While there have been procedural developments in the underlying dispute dealing with the court that will hear the case, it is the substance of the FCC’s letter that is important. The FCC’s conclusion was based on two findings. First, it found that Media General could not enforce the JSA because its termination was a requirement of the FCC in connection with the sale of Schurz – so a court cannot order the station to violate the FCC’s own order. But more fundamentally, the FCC determined that Media General’s efforts infringed on the obligation under Section 310 of the Communications Act that the licensee (now Gray) maintain control over its station unless the FCC has approved a transfer of that control. In the FCC’s eyes, control includes control over the programming of the station – which would be infringed by the JSA. It also includes control over the ultimate disposition of the station, which would be infringed by any order forbidding its participation in the incentive auction. According to the FCC, an element of control of a station is being able to decide whether or not to sell it. While the FCC acknowledged that Gray and/or Shurz might be liable to Media General for monetary damages and penalties for any breach of the contract provisions, Media General could not get a court to make the station comply with these alleged obligations. This is not the first time that the FCC has made such a pronouncement.

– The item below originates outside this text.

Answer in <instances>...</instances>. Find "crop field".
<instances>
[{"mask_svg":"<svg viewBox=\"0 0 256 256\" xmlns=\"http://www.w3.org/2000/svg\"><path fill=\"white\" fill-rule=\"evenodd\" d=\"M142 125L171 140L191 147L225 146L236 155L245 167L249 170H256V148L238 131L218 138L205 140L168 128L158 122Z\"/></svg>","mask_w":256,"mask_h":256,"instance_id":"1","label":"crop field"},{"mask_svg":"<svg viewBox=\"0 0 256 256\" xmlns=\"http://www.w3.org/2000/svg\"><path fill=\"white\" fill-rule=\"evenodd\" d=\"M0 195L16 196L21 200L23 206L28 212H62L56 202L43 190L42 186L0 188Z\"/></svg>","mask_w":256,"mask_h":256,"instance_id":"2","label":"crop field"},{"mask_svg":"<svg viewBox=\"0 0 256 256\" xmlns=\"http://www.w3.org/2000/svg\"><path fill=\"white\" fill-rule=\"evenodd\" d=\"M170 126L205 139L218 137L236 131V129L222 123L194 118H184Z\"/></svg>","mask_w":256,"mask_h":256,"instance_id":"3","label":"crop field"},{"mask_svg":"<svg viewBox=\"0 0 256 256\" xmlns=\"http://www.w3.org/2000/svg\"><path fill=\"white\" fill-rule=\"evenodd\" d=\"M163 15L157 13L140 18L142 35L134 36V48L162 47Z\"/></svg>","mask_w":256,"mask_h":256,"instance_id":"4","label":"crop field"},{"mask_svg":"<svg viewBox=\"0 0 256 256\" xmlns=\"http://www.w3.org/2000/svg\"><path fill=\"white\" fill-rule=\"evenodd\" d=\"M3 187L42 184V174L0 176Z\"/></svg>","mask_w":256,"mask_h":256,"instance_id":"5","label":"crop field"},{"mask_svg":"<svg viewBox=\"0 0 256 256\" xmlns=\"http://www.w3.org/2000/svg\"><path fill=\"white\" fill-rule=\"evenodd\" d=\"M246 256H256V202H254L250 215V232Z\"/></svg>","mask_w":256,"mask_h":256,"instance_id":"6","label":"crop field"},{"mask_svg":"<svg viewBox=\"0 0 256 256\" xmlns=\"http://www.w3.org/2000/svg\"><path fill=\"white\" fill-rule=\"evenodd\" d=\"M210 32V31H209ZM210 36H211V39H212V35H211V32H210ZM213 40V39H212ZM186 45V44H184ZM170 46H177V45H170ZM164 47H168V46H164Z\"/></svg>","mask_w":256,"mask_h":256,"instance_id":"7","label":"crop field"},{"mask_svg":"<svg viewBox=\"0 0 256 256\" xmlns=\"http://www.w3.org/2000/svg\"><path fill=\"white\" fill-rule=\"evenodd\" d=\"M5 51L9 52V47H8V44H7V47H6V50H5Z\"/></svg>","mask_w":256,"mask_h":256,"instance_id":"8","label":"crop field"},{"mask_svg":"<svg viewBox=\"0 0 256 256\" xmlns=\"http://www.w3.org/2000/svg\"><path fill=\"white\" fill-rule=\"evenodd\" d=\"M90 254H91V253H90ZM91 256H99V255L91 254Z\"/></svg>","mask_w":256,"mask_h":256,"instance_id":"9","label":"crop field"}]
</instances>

We wrote here about a case where the FCC stepped in to penalize a broadcaster who tried to enforce noncompete provisions of a contract restricting the programming of another station owner in its market. The FCC found that the broadcaster could not restrict the programming of the other station – even though the other station had agreed to that restriction when the enforcing broadcaster sold him a station. In that case, the FCC found that the broadcaster’s attempts to use the courts to enforce the noncompete were an attempt to improperly control the other station, and it fined the station that had brought the lawsuit requesting enforcement of the noncompete.
These cases make clear that, when entering into agreements with broadcast stations, injunctive relief may not always be an option. In any sort of programming agreement, including an LMA or time brokerage agreement, the FCC will look askance at attempts to seek specific performance or other “equitable relief,” i.e. any order from a court ordering that the contract be performed as written. The broadcaster who does not perform under the agreement may well have financial liability to the other party under the agreement, but that other party may well not be able to get what he bargained for. Additionally, the opinion expressed by the FCC in the Media General letter may well make it difficult to enforce any agreement that forces a station owner to sell their station when they do not want to (or to not sell it when they do want to sell).
Clearly, with these cases in mind, parties to contracts with broadcast stations need to think about putting in financial penalties in agreements in case these agreements cannot be enforced according to their terms. They also may want to think about provisions requiring the station owner to seek prior FCC approval before any relief is given to the other contract party, as the FCC in the Media General case and in the format noncompete case found that the problem with seeking the court order to enforce the contract was that it was an unauthorized transfer of control. Had the FCC authorized the exercise of control, perhaps the result would have been different. Whether the FCC would approve a transfer in such a case is unknown, but that is where these cases seem to take us. These cases raise just one more issue to consider in drafting broadcast contracts.